§ WORK ITEM
Once the images are set aside, print the remaining lines below exactly.

[Records contained in a dataset]

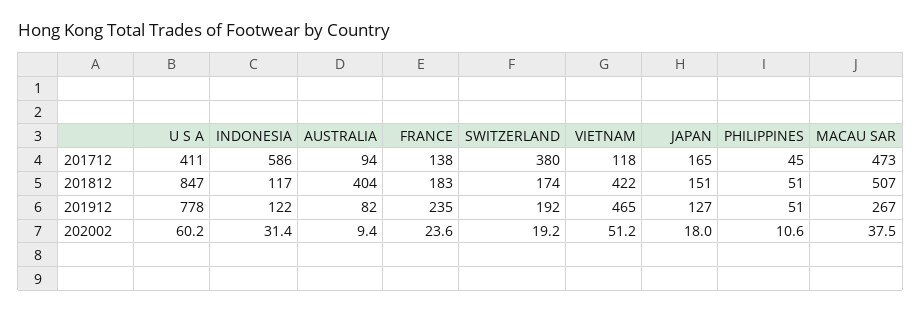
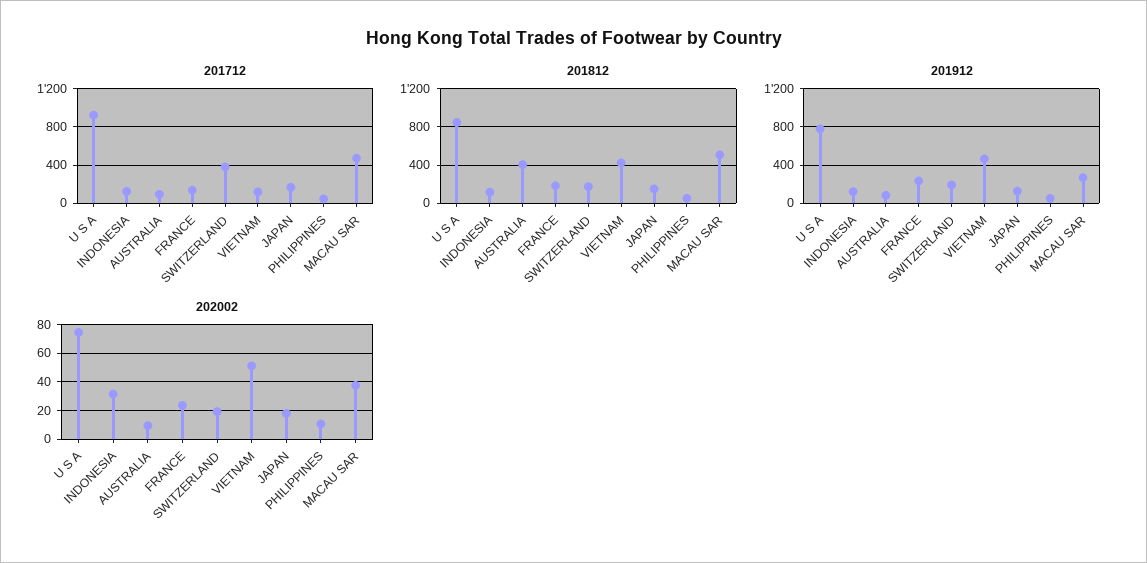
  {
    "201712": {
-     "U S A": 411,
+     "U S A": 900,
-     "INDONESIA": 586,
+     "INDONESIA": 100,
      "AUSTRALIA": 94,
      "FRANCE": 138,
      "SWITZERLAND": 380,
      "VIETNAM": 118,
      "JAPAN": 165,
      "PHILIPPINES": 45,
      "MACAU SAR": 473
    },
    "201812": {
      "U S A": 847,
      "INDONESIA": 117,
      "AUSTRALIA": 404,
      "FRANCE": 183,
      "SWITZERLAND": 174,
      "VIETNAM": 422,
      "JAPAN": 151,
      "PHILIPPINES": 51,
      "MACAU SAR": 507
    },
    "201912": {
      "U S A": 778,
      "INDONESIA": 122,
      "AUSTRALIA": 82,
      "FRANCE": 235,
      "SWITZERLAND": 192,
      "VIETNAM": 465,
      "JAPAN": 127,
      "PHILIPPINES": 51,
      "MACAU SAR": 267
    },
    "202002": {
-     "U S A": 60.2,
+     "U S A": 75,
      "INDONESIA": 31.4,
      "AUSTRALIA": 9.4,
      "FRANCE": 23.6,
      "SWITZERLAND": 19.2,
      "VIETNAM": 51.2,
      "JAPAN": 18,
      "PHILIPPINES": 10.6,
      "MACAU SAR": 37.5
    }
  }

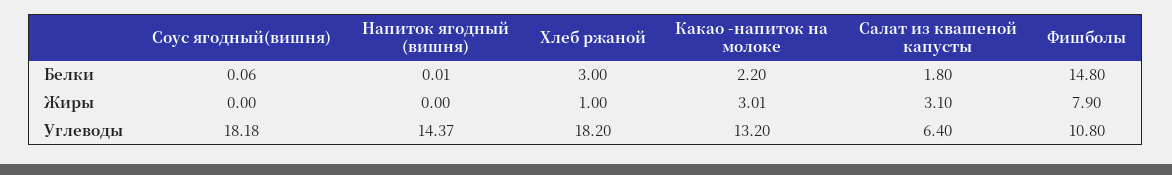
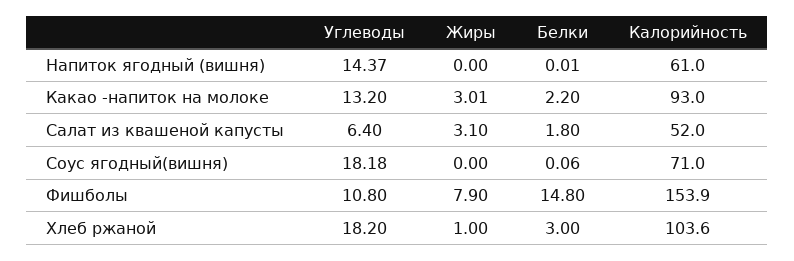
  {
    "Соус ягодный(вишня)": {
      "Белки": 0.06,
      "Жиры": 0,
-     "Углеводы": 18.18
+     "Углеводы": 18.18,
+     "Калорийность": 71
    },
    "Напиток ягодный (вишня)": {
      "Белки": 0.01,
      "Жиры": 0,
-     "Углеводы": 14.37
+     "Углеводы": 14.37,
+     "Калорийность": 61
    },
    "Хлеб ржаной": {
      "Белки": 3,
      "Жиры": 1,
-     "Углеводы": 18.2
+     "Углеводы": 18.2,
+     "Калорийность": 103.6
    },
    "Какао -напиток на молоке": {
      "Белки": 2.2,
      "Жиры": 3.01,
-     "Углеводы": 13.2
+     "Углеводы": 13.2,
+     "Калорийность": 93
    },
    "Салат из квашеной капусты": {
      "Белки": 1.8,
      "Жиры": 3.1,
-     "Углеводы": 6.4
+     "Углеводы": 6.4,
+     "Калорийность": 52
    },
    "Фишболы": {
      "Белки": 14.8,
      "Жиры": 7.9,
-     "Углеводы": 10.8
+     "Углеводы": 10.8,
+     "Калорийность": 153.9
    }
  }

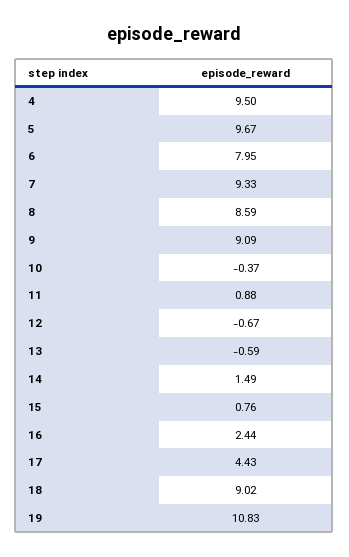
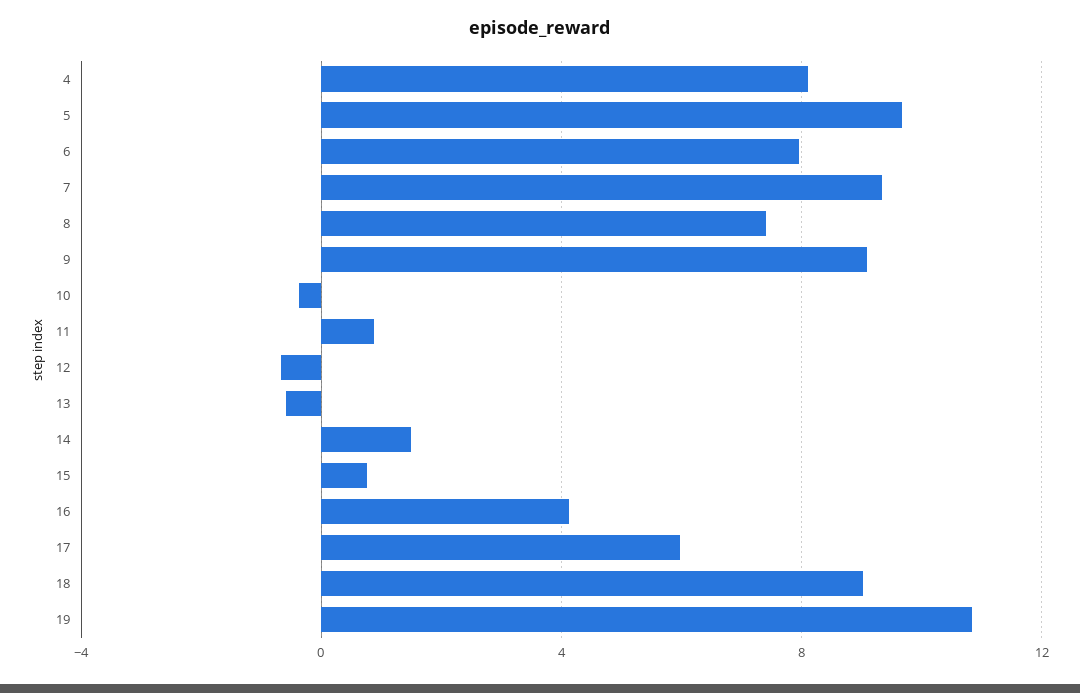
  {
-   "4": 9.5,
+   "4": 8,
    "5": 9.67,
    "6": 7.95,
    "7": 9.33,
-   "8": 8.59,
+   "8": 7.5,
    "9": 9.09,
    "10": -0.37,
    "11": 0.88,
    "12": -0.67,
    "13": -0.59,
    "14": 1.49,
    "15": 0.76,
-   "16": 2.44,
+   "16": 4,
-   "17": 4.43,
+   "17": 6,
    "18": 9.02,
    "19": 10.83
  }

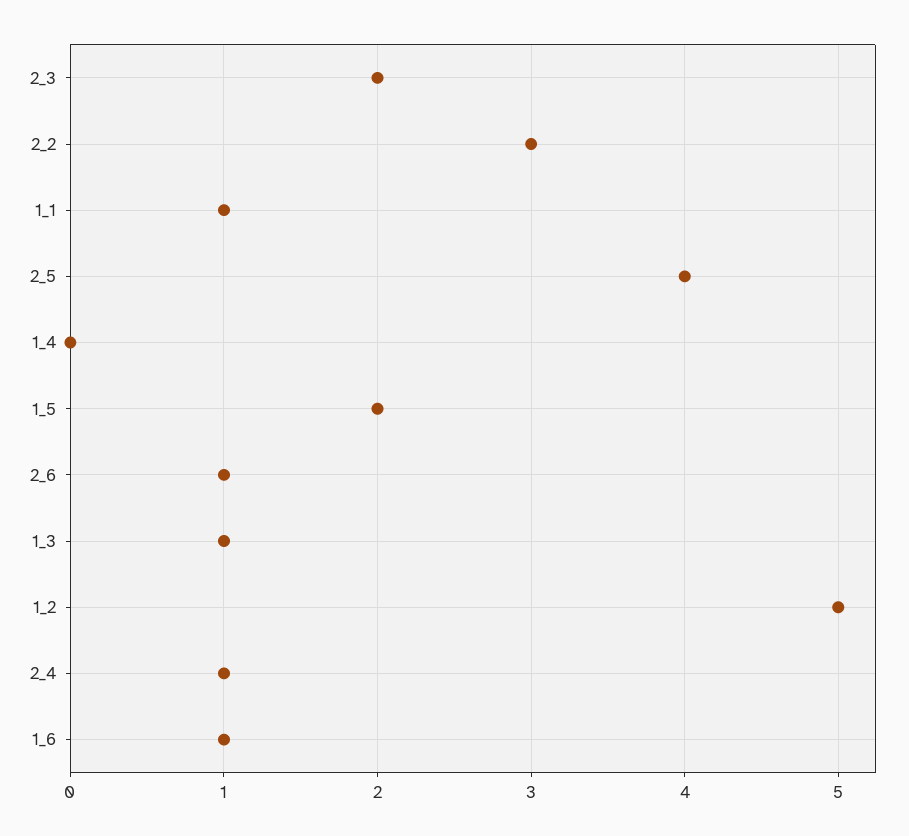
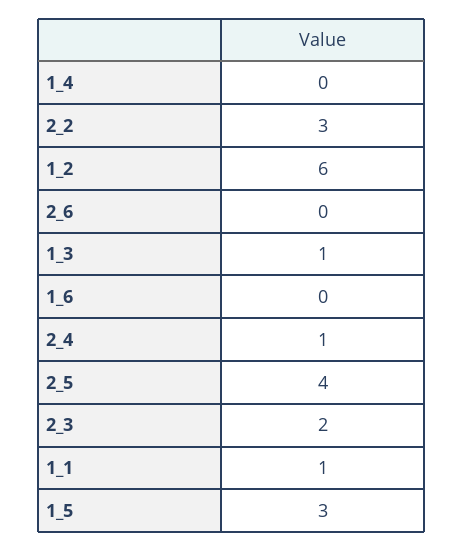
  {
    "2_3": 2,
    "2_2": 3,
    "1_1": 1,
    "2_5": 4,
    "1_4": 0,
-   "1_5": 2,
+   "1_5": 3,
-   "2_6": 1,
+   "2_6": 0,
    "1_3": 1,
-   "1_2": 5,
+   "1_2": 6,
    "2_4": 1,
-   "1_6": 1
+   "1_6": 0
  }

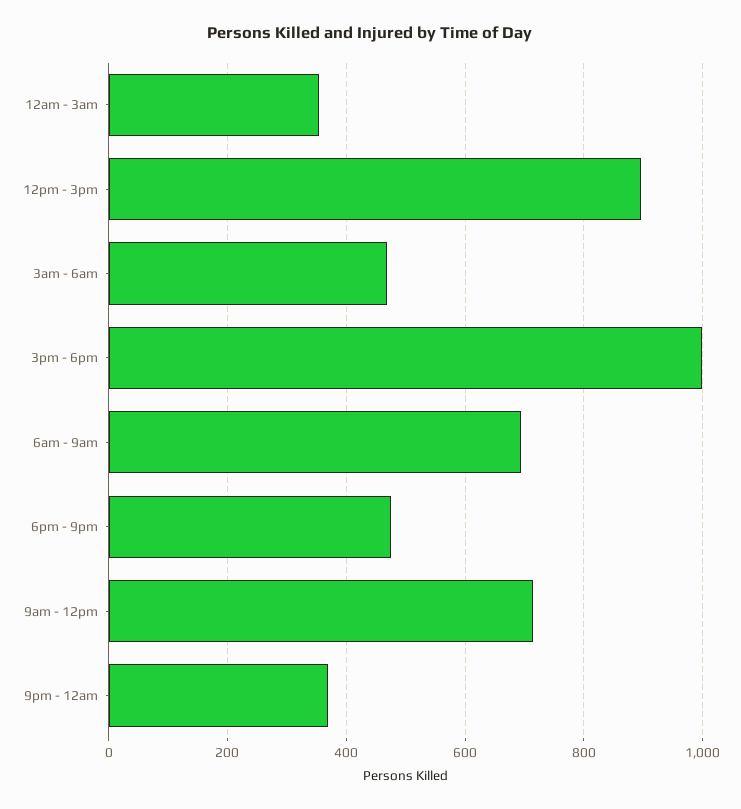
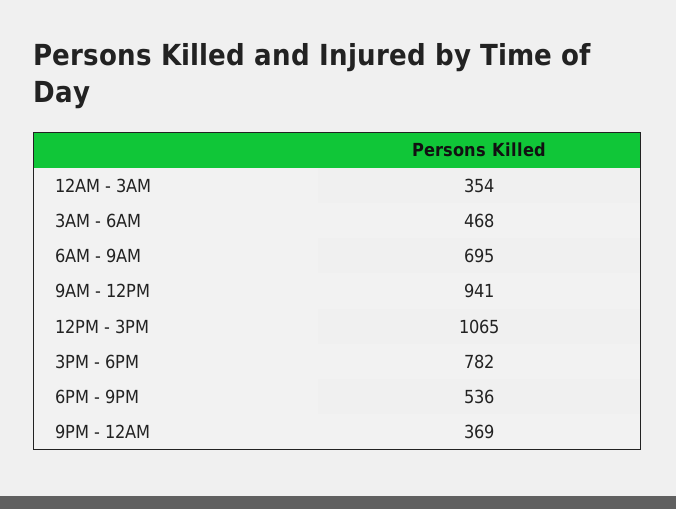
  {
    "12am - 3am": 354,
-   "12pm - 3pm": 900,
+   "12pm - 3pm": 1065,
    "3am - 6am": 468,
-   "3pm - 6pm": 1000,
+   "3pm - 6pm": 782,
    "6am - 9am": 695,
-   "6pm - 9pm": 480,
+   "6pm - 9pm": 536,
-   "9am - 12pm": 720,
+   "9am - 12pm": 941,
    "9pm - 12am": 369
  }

§ ANSWER BOX
  {
    "201712": {
-     "U S A": 411,
+     "U S A": 900,
-     "INDONESIA": 586,
+     "INDONESIA": 100,
      "AUSTRALIA": 94,
      "FRANCE": 138,
      "SWITZERLAND": 380,
      "VIETNAM": 118,
      "JAPAN": 165,
      "PHILIPPINES": 45,
      "MACAU SAR": 473
    },
    "201812": {
      "U S A": 847,
      "INDONESIA": 117,
      "AUSTRALIA": 404,
      "FRANCE": 183,
      "SWITZERLAND": 174,
      "VIETNAM": 422,
      "JAPAN": 151,
      "PHILIPPINES": 51,
      "MACAU SAR": 507
    },
    "201912": {
      "U S A": 778,
      "INDONESIA": 122,
      "AUSTRALIA": 82,
      "FRANCE": 235,
      "SWITZERLAND": 192,
      "VIETNAM": 465,
      "JAPAN": 127,
      "PHILIPPINES": 51,
      "MACAU SAR": 267
    },
    "202002": {
-     "U S A": 60.2,
+     "U S A": 75,
      "INDONESIA": 31.4,
      "AUSTRALIA": 9.4,
      "FRANCE": 23.6,
      "SWITZERLAND": 19.2,
      "VIETNAM": 51.2,
      "JAPAN": 18,
      "PHILIPPINES": 10.6,
      "MACAU SAR": 37.5
    }
  }

  {
    "Соус ягодный(вишня)": {
      "Белки": 0.06,
      "Жиры": 0,
-     "Углеводы": 18.18
+     "Углеводы": 18.18,
+     "Калорийность": 71
    },
    "Напиток ягодный (вишня)": {
      "Белки": 0.01,
      "Жиры": 0,
-     "Углеводы": 14.37
+     "Углеводы": 14.37,
+     "Калорийность": 61
    },
    "Хлеб ржаной": {
      "Белки": 3,
      "Жиры": 1,
-     "Углеводы": 18.2
+     "Углеводы": 18.2,
+     "Калорийность": 103.6
    },
    "Какао -напиток на молоке": {
      "Белки": 2.2,
      "Жиры": 3.01,
-     "Углеводы": 13.2
+     "Углеводы": 13.2,
+     "Калорийность": 93
    },
    "Салат из квашеной капусты": {
      "Белки": 1.8,
      "Жиры": 3.1,
-     "Углеводы": 6.4
+     "Углеводы": 6.4,
+     "Калорийность": 52
    },
    "Фишболы": {
      "Белки": 14.8,
      "Жиры": 7.9,
-     "Углеводы": 10.8
+     "Углеводы": 10.8,
+     "Калорийность": 153.9
    }
  }

  {
-   "4": 9.5,
+   "4": 8,
    "5": 9.67,
    "6": 7.95,
    "7": 9.33,
-   "8": 8.59,
+   "8": 7.5,
    "9": 9.09,
    "10": -0.37,
    "11": 0.88,
    "12": -0.67,
    "13": -0.59,
    "14": 1.49,
    "15": 0.76,
-   "16": 2.44,
+   "16": 4,
-   "17": 4.43,
+   "17": 6,
    "18": 9.02,
    "19": 10.83
  }

  {
    "2_3": 2,
    "2_2": 3,
    "1_1": 1,
    "2_5": 4,
    "1_4": 0,
-   "1_5": 2,
+   "1_5": 3,
-   "2_6": 1,
+   "2_6": 0,
    "1_3": 1,
-   "1_2": 5,
+   "1_2": 6,
    "2_4": 1,
-   "1_6": 1
+   "1_6": 0
  }

  {
    "12am - 3am": 354,
-   "12pm - 3pm": 900,
+   "12pm - 3pm": 1065,
    "3am - 6am": 468,
-   "3pm - 6pm": 1000,
+   "3pm - 6pm": 782,
    "6am - 9am": 695,
-   "6pm - 9pm": 480,
+   "6pm - 9pm": 536,
-   "9am - 12pm": 720,
+   "9am - 12pm": 941,
    "9pm - 12am": 369
  }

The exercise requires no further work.